わずか2時間でしたが、同じ景色が全く違うものに見えるようになりました。
アラスカ海外セミナー事前宿泊研修


1月13日(金)、アラスカ海外セミナーへ向けての事前宿泊研修が清陵会館(合宿所)で行われました。自然写真家牛山俊男氏の指導で夜間撮影の実習の後、東工大大学院特任助教片岡龍峰氏によるオーロラの原理やオーロラ観測方法についての説明をうけました。実習では、持ちよった各自のコンパクトカメラで肉眼でも見えない星まで撮影でき、感動と驚きでした。
放射線講座

1月6日(金)、日本アイソトープ協会の安藤かおり氏、エネルギー環境教育情報センターの吉松正敏氏による科学セミナー「どこまで知ってる?放射線」が本校物理教室で行われました。最近、よく耳にするシーベルトやベクレルなど放射線についての基本的な話の後、放射線量を測定し、遮蔽実験などを行いました。
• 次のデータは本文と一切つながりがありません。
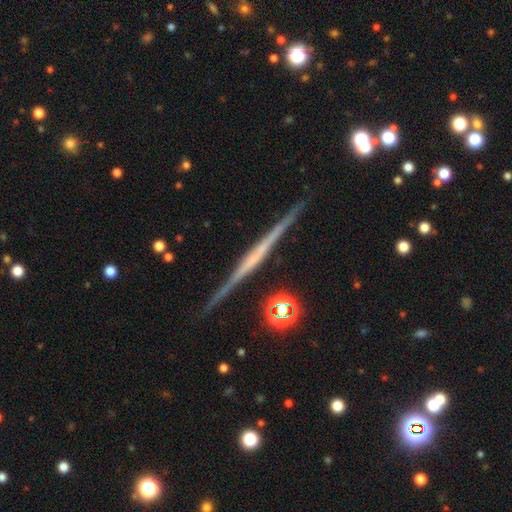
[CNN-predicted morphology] The model was most divided on "edge-on bulge": none: 71%, rounded: 17%, boxy: 12%. More confident: edge-on disk — yes (98%); merging — none (90%); smooth or featured — featured or disk (76%).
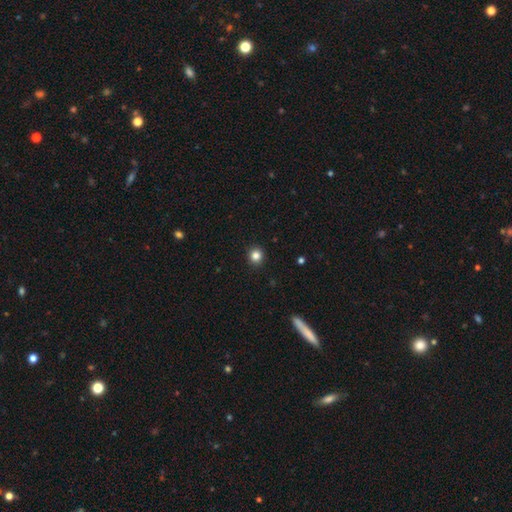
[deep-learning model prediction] Overall: smooth (84%). How rounded: round (91%). Merging: none (92%).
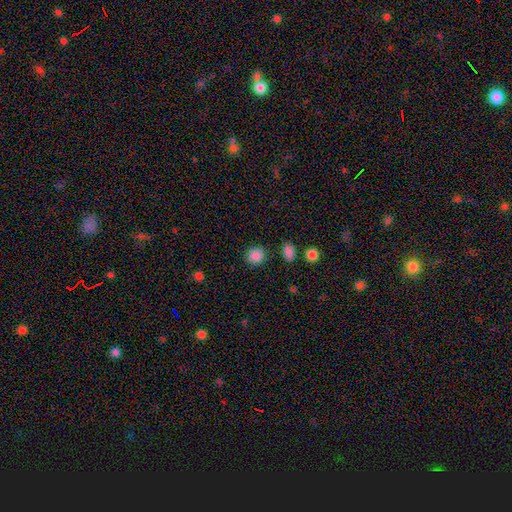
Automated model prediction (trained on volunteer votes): smooth_or_featured: smooth (p=0.87) [alt: star or artifact p=0.10]
how_rounded: round (p=0.86) [alt: in between p=0.14]
merging: none (p=0.86) [alt: minor disturbance p=0.08]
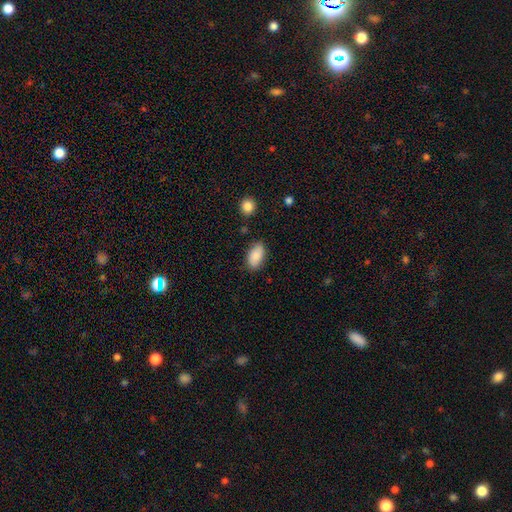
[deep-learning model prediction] Smooth or featured? Predicted: smooth (p=0.86). How rounded? Predicted: in between (p=0.93). Merging? Predicted: none (p=0.82).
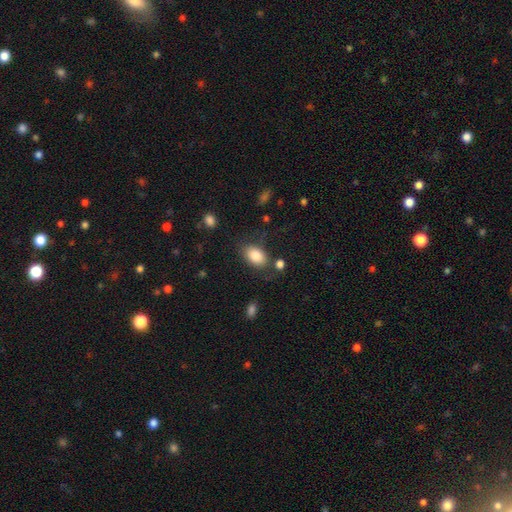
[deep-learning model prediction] Smooth or featured?
  - smooth: 84% *
  - featured or disk: 8%
  - star or artifact: 8%
How rounded?
  - in between: 88% *
  - round: 10%
  - cigar-shaped: 1%
Merging?
  - none: 74% *
  - minor disturbance: 16%
  - major disturbance: 5%
  - merger: 5%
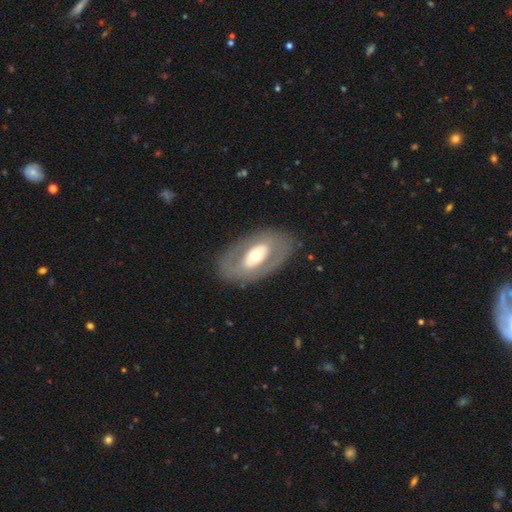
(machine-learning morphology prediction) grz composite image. It shows a featured or disk galaxy (60%) with no bar (72%), no spiral arms (86%) and a moderate central bulge (63%). Merging: none (81%).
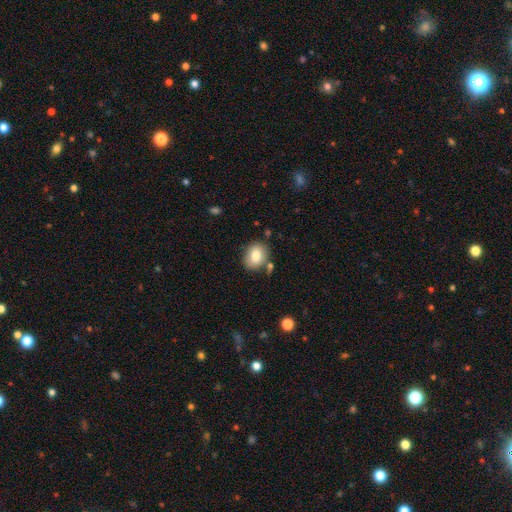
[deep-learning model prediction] Morphology: type=smooth (80%); roundness=in between (60%); merging=none (74%).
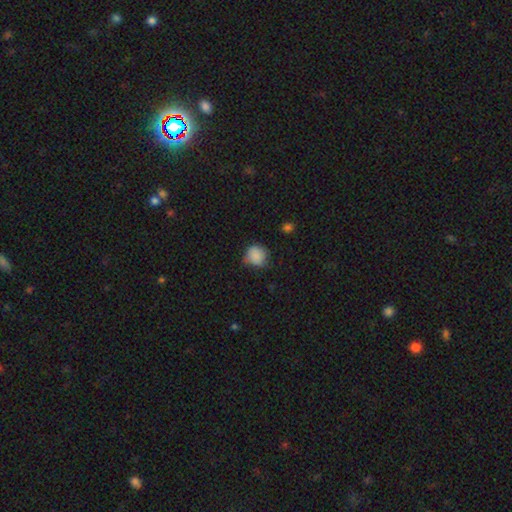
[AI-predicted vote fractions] Smooth or featured: smooth — 84% (star or artifact — 9%)
How rounded: round — 80% (in between — 19%)
Merging: none — 59% (minor disturbance — 33%)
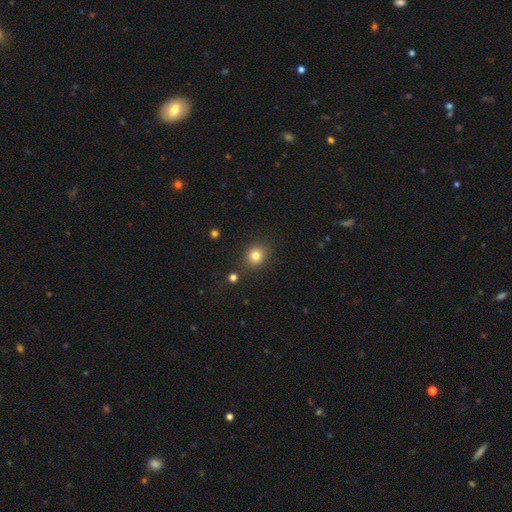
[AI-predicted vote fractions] The model was most divided on "how rounded": round: 81%, in between: 18%, cigar-shaped: 1%. More confident: merging — none (85%); smooth or featured — smooth (81%).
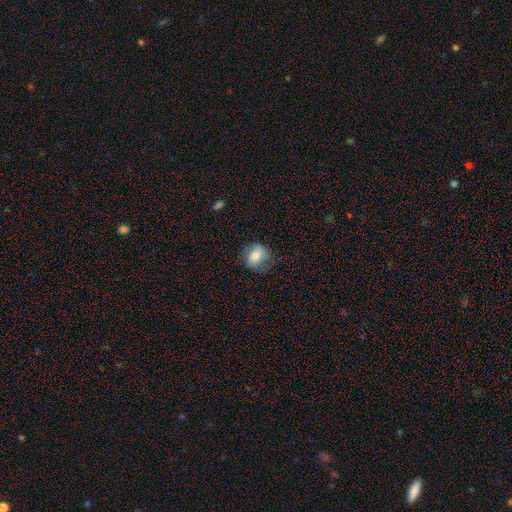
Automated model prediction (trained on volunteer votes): Smooth or featured?
  - smooth: 66% *
  - featured or disk: 26%
  - star or artifact: 8%
How rounded?
  - round: 60% *
  - in between: 39%
  - cigar-shaped: 1%
Merging?
  - none: 69% *
  - minor disturbance: 22%
  - major disturbance: 8%
  - merger: 1%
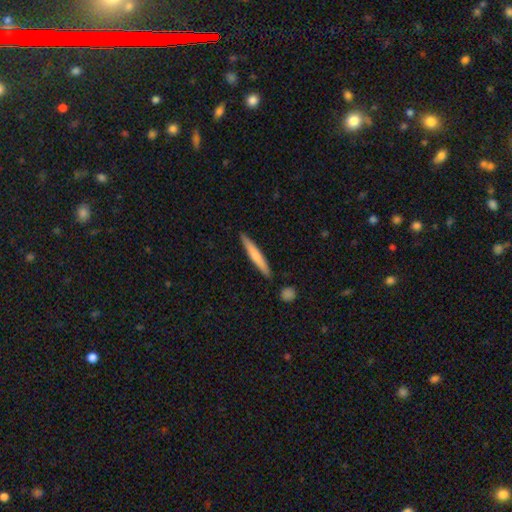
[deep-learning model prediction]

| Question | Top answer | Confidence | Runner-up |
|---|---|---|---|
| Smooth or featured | smooth | 66% | featured or disk (29%) |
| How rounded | cigar-shaped | 95% | in between (4%) |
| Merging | none | 88% | minor disturbance (8%) |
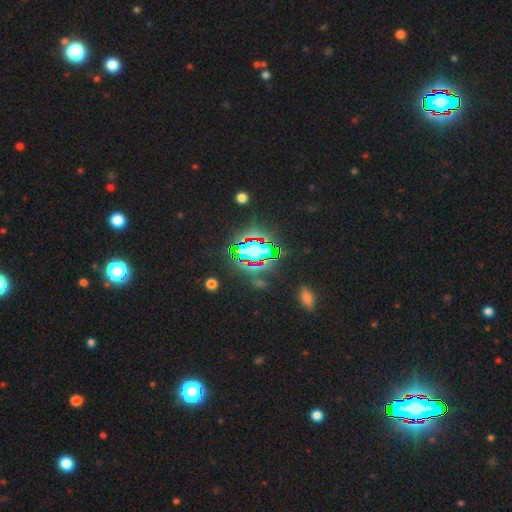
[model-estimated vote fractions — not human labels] The model was most divided on "smooth or featured": star or artifact: 82%, smooth: 11%, featured or disk: 7%.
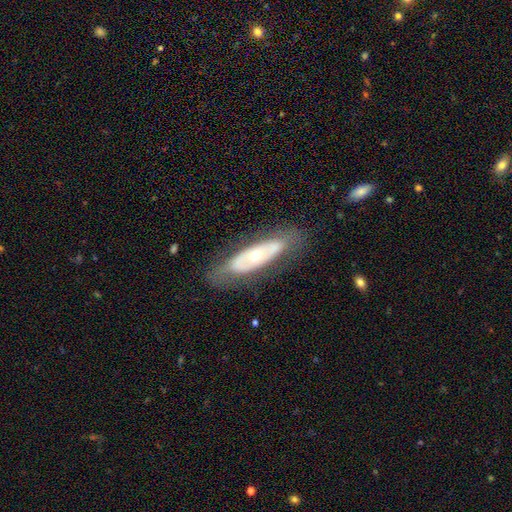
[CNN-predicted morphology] featured or disk 59%, smooth 34%, star or artifact 6%. Down the decision tree: edge-on disk — no (74%); merging — none (73%).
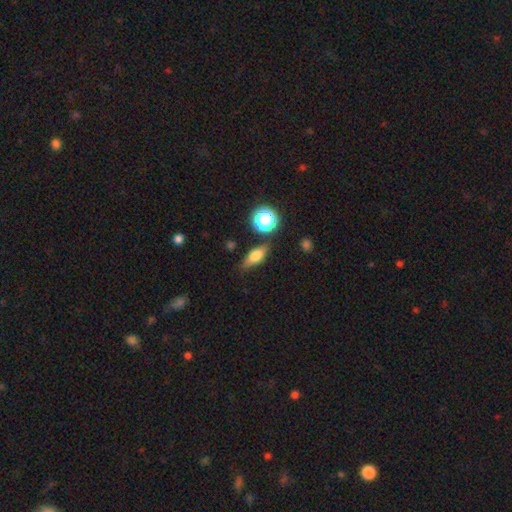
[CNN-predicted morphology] Smooth or featured? smooth (65%)
How rounded? in between (61%)
Merging? none (77%)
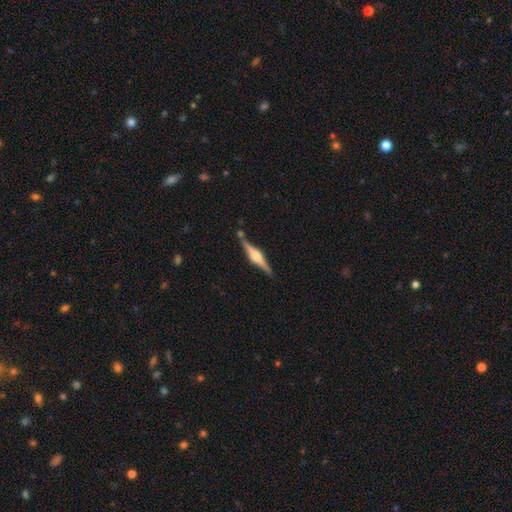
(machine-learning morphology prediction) Smooth or featured? Predicted: featured or disk (p=0.80). Edge-on disk? Predicted: yes (p=0.98). Edge-on bulge? Predicted: rounded (p=0.89). Merging? Predicted: none (p=0.84).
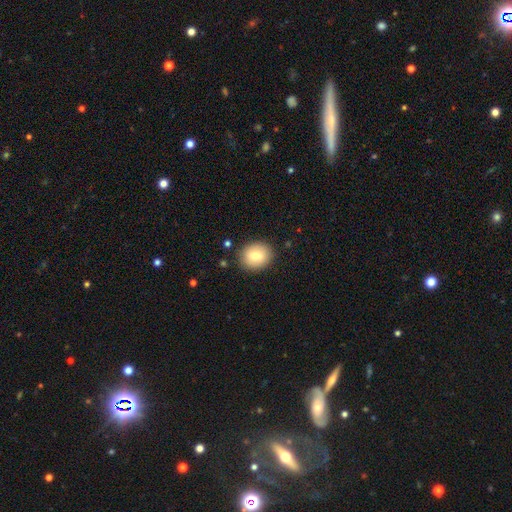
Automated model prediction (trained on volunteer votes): smooth 78%, featured or disk 13%, star or artifact 9%. Down the decision tree: how rounded — round (68%); merging — none (87%).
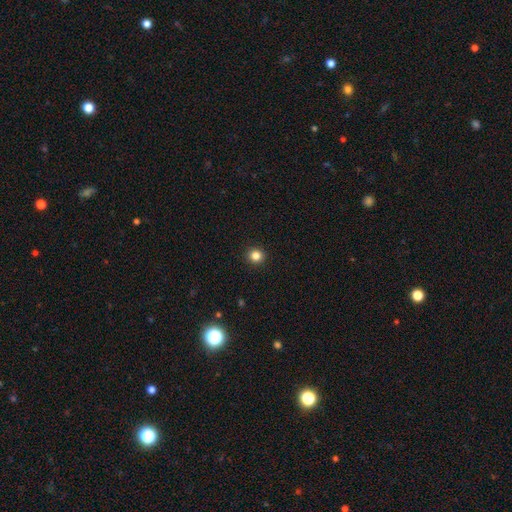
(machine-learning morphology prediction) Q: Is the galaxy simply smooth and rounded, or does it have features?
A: smooth — 83%.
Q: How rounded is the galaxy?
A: round — 93%.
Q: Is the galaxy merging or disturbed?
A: none — 93%.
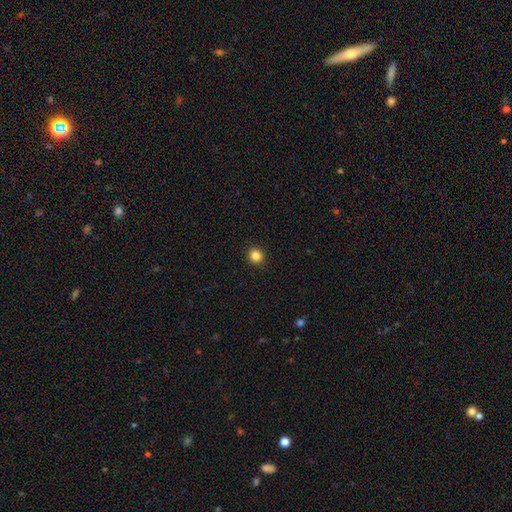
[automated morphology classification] Smooth or featured? Predicted: smooth (p=0.85). How rounded? Predicted: round (p=0.89). Merging? Predicted: none (p=0.93).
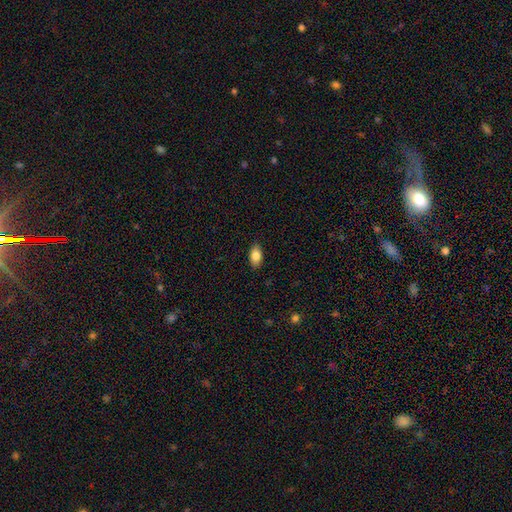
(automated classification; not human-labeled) Q: Smooth or featured?
A: smooth (83%); runner-up: featured or disk (10%)
Q: How rounded?
A: in between (90%); runner-up: round (6%)
Q: Merging?
A: none (88%); runner-up: minor disturbance (9%)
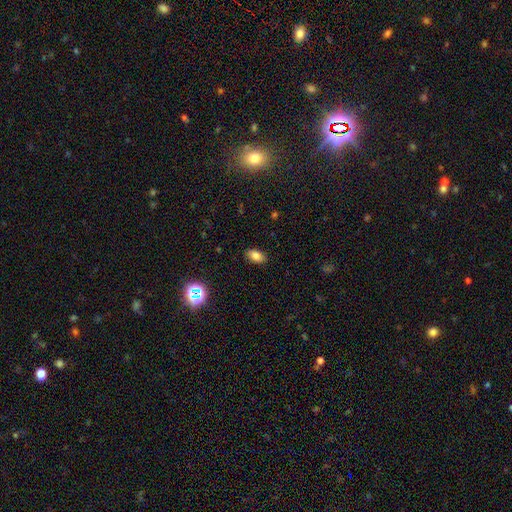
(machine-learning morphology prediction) Smooth or featured: smooth — 80% (star or artifact — 12%)
How rounded: in between — 90% (round — 8%)
Merging: none — 88% (minor disturbance — 9%)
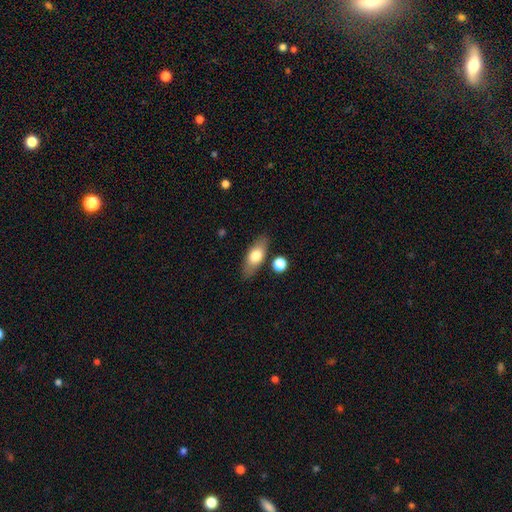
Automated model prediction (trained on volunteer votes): This appears to be a smooth galaxy with no disk features (69%) that is in between round and cigar-shaped (75%). Merging: none (80%).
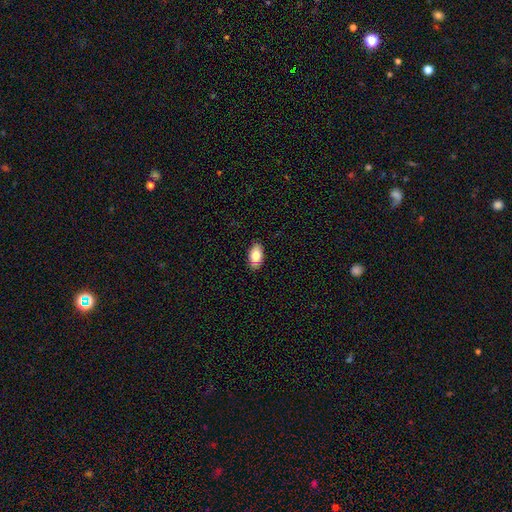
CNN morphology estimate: This is clearly a smooth galaxy (80%). How rounded: clearly in between (93%). Merging: clearly none (86%).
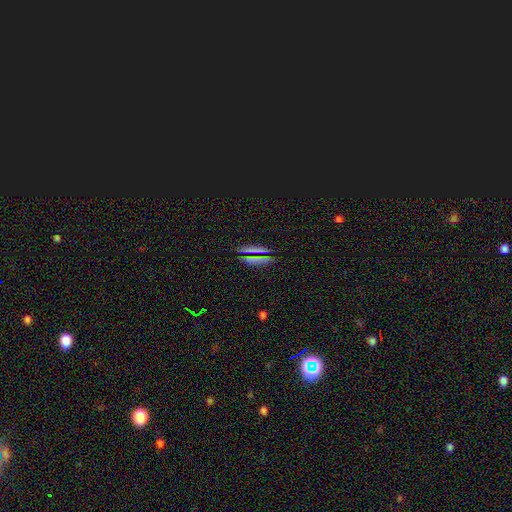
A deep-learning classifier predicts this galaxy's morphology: Overall: smooth (63%; star or artifact 26%). How rounded: cigar-shaped (49%; in between 42%). Merging: none (84%).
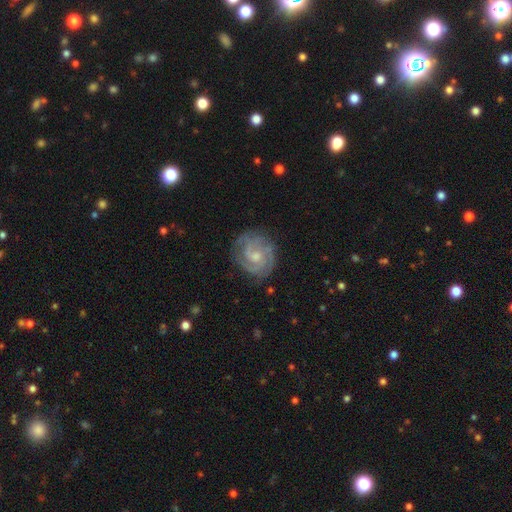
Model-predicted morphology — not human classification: smooth-or-featured: featured or disk: 83% | smooth: 11% | star or artifact: 6%
  disk-edge-on: no: 98% | yes: 2%
    bar: no: 60% | weak: 35% | strong: 5%
    has-spiral-arms: yes: 95% | no: 5%
      spiral-winding: tight: 57% | medium: 35% | loose: 7%
      spiral-arm-count: 2: 36% | 3: 30% | can't tell: 20% | 4: 6% | 1: 4% | more than 4: 4%
    bulge-size: moderate: 49% | small: 42% | none: 5% | large: 3% | dominant: 1%
  merging: none: 76% | minor disturbance: 16% | major disturbance: 6% | merger: 1%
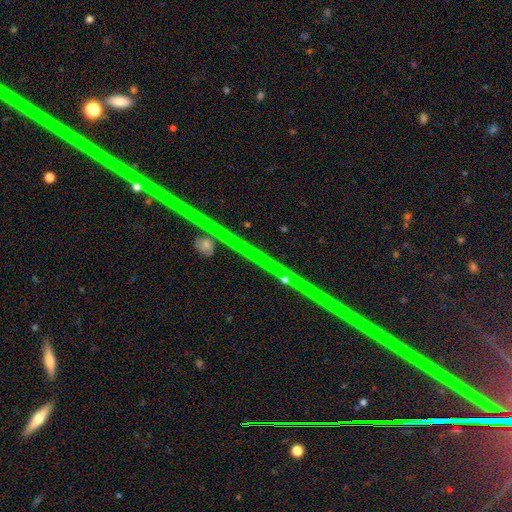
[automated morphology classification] This appears to be a star or artifact, not a galaxy (88%).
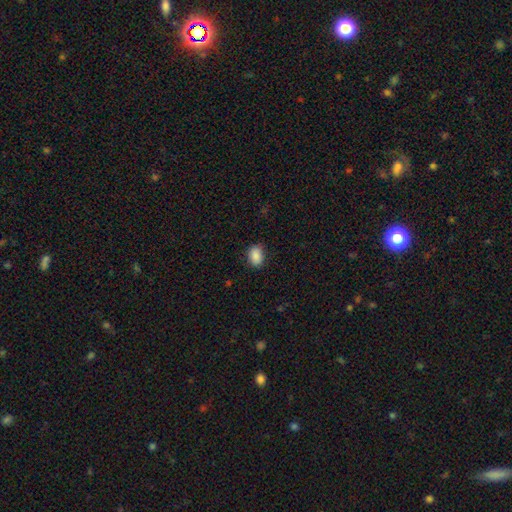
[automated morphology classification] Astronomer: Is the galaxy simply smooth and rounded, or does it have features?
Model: smooth — 88%.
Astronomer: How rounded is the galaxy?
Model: in between — 76%.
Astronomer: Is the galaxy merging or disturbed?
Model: none — 82%.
今、話題のテーマでもあり、興味深く、実験も楽しめました。

三澤文庫講座

12月26日(月)、第9回三澤文庫講座が本校清陵会館で行われました。「諏訪の風土を学ぶ連続講座」と題した3回連続講座は、三澤文庫運営委員会がSSHと共催で計画したもので、今回はその第1回です。「霧ヶ峰高原の楽しみ方」という演題で、八島ビジターセンターの田口信氏氏、増田祐子氏、丹羽春菜氏が講演を行いました。一般の方が多数訪れ、約30名の参加者がありました。なお、この講演のフィールドワークが来年1/15(日)に車山高原スキー場で実施される予定です
認証式
12月26日(月)、来年度からSSH課程で履修することを選考の結果認められた新2Sの生徒31名の認証式が本校物理教室で行われました。遺伝子組換え実験や電子顕微鏡を使った分析化学実験など特別な経験ができるSSHに対する関心は高く、今年は40名近い志望者がありました。緊張した面持ちの生徒は、学校長の講話や課題探究についての説明を、目を輝かせながら聞いていました。
第2回2年課題探究中間発表会
12月6日(火)、第2回目の2年課題探究中間発表会が行われました。第1回目はほとんど研究テーマの発表だけで終わりましたが、今回は内容も深まり、発表・討議は第5時限(14:20)から日も暮れて真っ暗になる19:00まで、4時間半にもおよぶ長丁場でした。研究成果は良いものばかりでなく、むしろ具合の悪い結果が多く(研究というものはそういうものです)、混迷はますます深まって、「どうなることやら」というグループも幾つかあります。しかし、生徒たちは意見を出し合い、互いに高めあいながら、少しずつ前へ進んでいます。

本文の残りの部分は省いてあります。